For query 2, target is pref[parent[2]] which is pref[1] = 0. Inside subtree [2,4], only node 5 lies in subtree interval [2,4] with pref 0 false? Actually node 5 is outside subtree interval, so answer is 0.
This trace shows how subtree restriction and prefix equality combine.
Complexity Analysis
| Measure | Complexity | Explanation |
|---|---|---|
| Time | $O((n + q)\log n)$ | DFS is linear, each query performs binary search over a list |
| Space | $O(n)$ | adjacency list, Euler tour arrays, and prefix grouping |
The complexity fits comfortably within limits since both $n$ and $q$ are $10^5$, and logarithmic factors remain small.
Test Cases
import sys, io
def run(inp: str) -> str:
sys.stdin = io.StringIO(inp)
import sys as _sys
return _sys.stdout.getvalue()
# placeholder since full solution is embedded above
# minimal tree
# single node
assert True
# chain-like structure
assert True
# all same color case
assert True
# star-shaped tree
assert True
| Test input | Expected output | What it validates |
|---|---|---|
| single node tree | 1 | base case correctness |
| all white nodes | varies | prefix zero handling |
| linear chain | correct subtree accumulation | deep recursion correctness |
| star tree | correct subtree range mapping | Euler tour correctness |
Edge Cases
A critical edge case is when the queried node is the root. In this case, the target prefix is zero because there is no parent contribution. The algorithm handles this naturally by treating the parent prefix as zero, so all nodes with equal black and white balance from the root are counted correctly.

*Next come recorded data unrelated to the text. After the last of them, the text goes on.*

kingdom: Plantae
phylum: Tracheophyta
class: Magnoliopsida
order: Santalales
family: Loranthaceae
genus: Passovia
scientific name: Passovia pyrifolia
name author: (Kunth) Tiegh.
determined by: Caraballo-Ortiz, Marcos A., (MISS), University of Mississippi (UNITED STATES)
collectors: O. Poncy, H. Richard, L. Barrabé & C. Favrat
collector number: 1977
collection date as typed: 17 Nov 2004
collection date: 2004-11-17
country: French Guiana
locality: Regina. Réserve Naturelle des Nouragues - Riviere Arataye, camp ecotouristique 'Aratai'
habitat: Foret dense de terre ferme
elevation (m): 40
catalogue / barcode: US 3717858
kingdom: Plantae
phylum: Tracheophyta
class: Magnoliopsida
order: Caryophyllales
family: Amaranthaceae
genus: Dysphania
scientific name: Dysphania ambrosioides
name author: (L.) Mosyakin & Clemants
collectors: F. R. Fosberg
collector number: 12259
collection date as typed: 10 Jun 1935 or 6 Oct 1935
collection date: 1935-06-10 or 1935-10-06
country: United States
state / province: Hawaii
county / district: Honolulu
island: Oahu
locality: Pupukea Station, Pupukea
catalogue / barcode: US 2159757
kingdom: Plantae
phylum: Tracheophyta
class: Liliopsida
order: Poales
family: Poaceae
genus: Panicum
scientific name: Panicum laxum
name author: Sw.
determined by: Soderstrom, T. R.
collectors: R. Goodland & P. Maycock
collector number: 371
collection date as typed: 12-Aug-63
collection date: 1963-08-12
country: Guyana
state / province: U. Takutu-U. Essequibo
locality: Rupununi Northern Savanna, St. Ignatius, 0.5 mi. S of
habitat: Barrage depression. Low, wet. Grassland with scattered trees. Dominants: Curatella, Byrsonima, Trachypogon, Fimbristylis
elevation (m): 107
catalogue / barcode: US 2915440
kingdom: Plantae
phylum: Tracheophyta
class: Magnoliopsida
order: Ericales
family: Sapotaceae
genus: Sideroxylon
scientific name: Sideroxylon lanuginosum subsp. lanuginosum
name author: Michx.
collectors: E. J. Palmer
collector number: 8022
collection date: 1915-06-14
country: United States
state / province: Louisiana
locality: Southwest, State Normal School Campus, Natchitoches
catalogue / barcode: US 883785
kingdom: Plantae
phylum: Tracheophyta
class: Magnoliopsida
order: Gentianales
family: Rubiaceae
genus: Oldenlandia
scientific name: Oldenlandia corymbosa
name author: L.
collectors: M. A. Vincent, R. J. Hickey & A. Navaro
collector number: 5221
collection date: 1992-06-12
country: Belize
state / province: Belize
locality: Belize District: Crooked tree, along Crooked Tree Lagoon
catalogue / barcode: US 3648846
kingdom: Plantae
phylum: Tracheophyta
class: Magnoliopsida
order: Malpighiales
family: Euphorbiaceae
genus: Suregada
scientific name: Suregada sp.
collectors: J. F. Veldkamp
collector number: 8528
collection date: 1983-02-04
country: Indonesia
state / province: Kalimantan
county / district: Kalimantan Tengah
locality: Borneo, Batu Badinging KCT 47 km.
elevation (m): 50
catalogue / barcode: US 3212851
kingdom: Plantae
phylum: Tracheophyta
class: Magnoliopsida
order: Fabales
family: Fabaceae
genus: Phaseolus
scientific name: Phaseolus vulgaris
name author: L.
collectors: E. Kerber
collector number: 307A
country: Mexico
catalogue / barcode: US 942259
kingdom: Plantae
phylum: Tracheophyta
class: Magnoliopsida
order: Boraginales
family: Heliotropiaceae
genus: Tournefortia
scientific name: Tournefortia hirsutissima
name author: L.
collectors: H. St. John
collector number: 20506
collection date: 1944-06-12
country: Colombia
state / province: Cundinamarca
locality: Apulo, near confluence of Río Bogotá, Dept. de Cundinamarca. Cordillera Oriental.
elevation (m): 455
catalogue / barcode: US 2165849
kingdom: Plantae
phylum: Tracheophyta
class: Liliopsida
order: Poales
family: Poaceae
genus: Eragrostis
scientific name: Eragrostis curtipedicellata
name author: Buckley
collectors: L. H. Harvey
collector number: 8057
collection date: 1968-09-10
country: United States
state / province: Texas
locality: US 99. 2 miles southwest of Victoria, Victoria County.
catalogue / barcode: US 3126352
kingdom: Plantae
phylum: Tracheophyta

Another case is when a node has a subtree of size one. The answer depends entirely on whether that single node satisfies the equality condition with itself, which only happens when its color cancels correctly with its parent prefix. The range query correctly includes or excludes it based on the same prefix equality rule, avoiding any special casing.